[Records from a data collection]
# # # # # # #

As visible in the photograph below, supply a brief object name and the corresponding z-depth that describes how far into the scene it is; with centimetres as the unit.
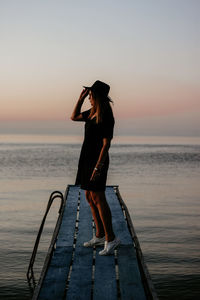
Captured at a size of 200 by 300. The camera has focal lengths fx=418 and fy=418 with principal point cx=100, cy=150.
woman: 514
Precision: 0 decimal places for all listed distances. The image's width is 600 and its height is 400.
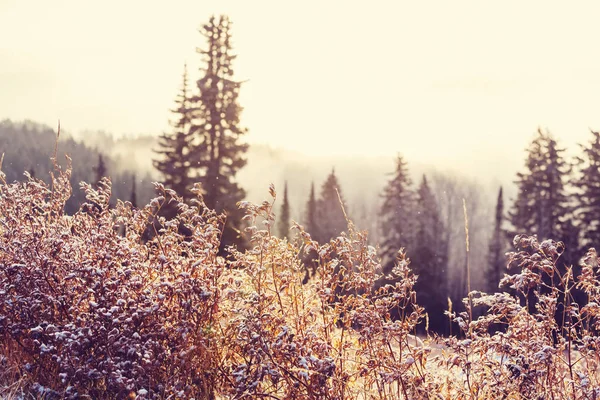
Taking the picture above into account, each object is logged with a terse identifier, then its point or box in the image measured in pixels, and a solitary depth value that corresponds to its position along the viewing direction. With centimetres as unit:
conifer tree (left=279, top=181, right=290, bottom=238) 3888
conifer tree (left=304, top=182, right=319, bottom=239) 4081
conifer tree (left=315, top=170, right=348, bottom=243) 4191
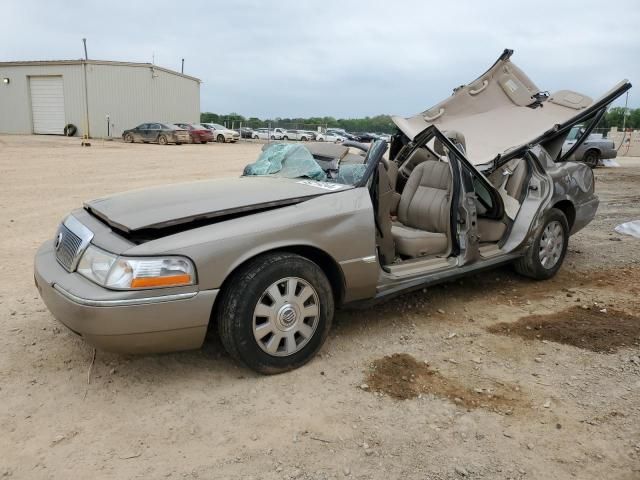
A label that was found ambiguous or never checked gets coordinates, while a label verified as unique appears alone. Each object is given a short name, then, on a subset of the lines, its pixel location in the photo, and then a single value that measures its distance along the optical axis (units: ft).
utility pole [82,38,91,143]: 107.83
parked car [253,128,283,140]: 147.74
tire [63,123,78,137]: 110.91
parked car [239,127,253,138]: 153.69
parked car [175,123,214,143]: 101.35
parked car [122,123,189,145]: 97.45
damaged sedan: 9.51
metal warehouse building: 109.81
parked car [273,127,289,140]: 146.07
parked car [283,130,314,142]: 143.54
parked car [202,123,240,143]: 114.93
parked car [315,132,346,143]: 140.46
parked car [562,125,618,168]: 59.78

# # # # # # #

TASK DIRECTIONS = Counting only the lines that include "tree", state how many there are in the entries, and nothing else.

ANSWER SPACE = 3